Donnelly, Jack. ‘The Relative Universality of Human Rights’. Human Rights Quarterly. vol. 29 (2007). p. 281-306
Donnelly, a human rights scholar since 1980, tries to bridge two sides of human rights debate; universalist and relativist. From different aspects and views, human rights can be universal or relative. He argues that one must understand human rights properly to see the probability of various entities to fit within universality. He believes that human rights is undoubtedly compatible to diverse cultures due to relative universality of human rights. He explores the universality of human rights by providing many layers of questions within debate to show how relative universality might be. Although anthropological and ontological universality are fragile against challenges, conceptual, functional, international legal and overlapping consensus universality are reasonable. He believes that human rights is universal but states implementation is relative. However, the writing itself is obscure. It is confusing since it jumps from one universality to others without actually connecting them at some point. From conceptual to overlapping universality, nothing has common trait. The article shows a clear well-organized structure but it has less coherent logic especially between versions of universality.
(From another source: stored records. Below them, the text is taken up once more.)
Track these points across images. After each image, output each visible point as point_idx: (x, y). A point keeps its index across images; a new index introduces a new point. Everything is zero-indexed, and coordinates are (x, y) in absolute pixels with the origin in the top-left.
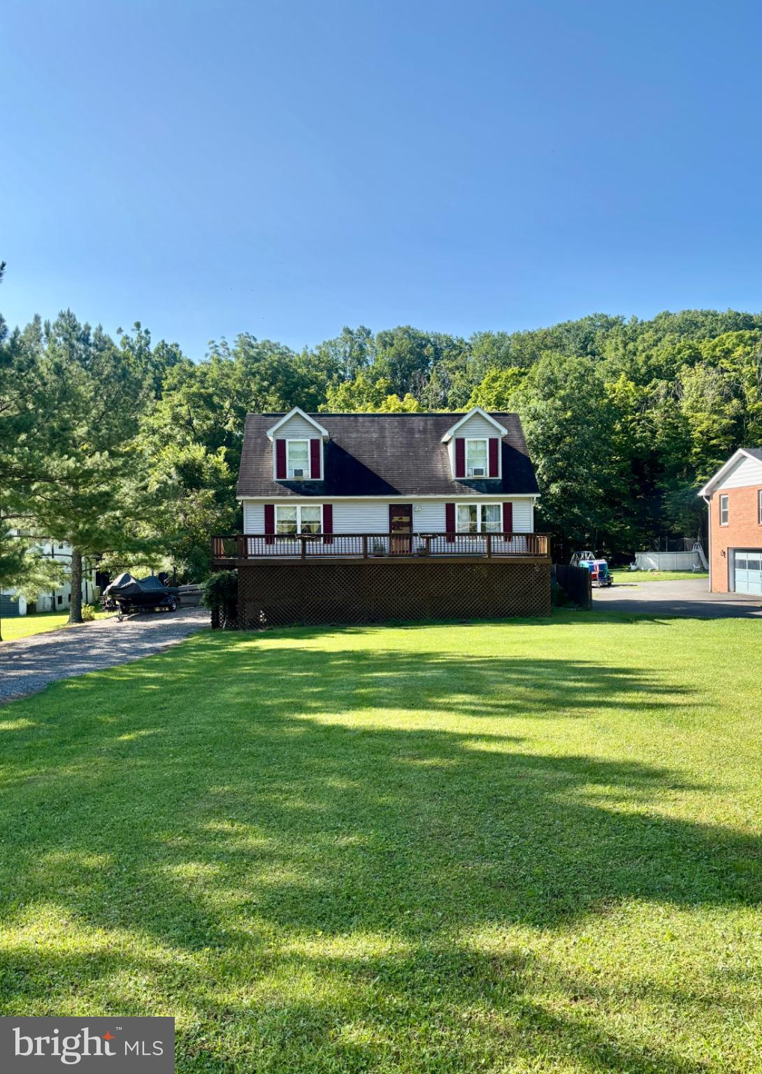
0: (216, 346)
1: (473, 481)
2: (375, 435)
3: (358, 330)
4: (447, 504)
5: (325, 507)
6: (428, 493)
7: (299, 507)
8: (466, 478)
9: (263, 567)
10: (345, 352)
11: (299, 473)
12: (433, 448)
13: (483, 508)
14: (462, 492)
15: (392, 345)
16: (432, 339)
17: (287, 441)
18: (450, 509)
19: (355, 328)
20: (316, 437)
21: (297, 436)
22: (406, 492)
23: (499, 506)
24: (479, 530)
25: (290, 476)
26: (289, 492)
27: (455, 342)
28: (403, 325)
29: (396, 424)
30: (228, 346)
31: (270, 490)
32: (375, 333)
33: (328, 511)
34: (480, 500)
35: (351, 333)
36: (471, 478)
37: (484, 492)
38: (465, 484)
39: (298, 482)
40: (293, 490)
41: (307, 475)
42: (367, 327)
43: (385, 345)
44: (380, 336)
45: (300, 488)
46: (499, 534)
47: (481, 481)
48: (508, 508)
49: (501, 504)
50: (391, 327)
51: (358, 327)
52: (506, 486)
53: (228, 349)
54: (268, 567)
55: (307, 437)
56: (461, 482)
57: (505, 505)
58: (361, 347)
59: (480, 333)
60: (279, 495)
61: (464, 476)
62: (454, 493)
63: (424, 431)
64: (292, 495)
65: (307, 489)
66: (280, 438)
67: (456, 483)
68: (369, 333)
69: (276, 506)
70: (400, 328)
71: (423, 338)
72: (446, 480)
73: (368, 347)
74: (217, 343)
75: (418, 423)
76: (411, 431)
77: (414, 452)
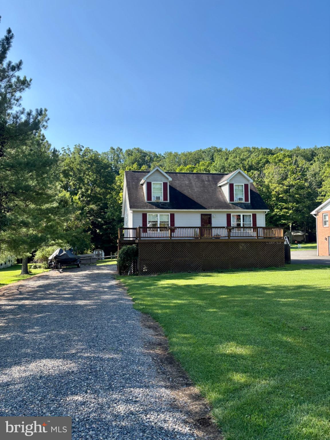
0: (65, 150)
1: (238, 203)
2: (187, 182)
3: (117, 149)
4: (227, 214)
5: (171, 214)
6: (219, 209)
7: (159, 214)
8: (235, 202)
9: (151, 243)
10: (112, 157)
11: (158, 198)
12: (215, 189)
13: (243, 216)
14: (234, 208)
15: (132, 155)
16: (148, 154)
17: (152, 183)
18: (229, 216)
19: (115, 148)
20: (165, 181)
21: (157, 181)
22: (209, 208)
23: (250, 215)
24: (242, 226)
25: (153, 200)
26: (154, 207)
27: (158, 155)
28: (136, 147)
29: (195, 177)
30: (71, 150)
31: (144, 206)
32: (124, 151)
33: (172, 216)
34: (242, 212)
35: (114, 149)
36: (236, 202)
37: (244, 209)
38: (235, 205)
39: (158, 202)
40: (156, 206)
41: (162, 200)
42: (121, 148)
43: (129, 155)
44: (127, 151)
45: (159, 205)
46: (250, 228)
47: (242, 203)
48: (254, 216)
49: (251, 214)
50: (131, 148)
51: (117, 147)
52: (253, 206)
53: (70, 151)
54: (153, 243)
55: (161, 181)
56: (232, 204)
57: (253, 214)
58: (118, 155)
59: (168, 152)
60: (150, 208)
61: (234, 201)
62: (230, 208)
63: (209, 181)
64: (156, 208)
65: (163, 206)
66: (149, 181)
67: (230, 204)
68: (121, 150)
69: (148, 214)
70: (135, 148)
71: (145, 153)
72: (225, 203)
73: (121, 156)
74: (66, 148)
75: (205, 177)
76: (203, 181)
77: (207, 190)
Beginner reader will find it hard to comprehend the essence of arguments in the article. People usually answer whether human rights is universal or relative by seeing historical and cultural account behind its construction. This article will help to understand better human rights debate from different perspectives. In his effort to defend universality, Donnelly also gives credit to its opponent as attempt to prevent arrogant and abusive powerful states from using universal human rights as personal means.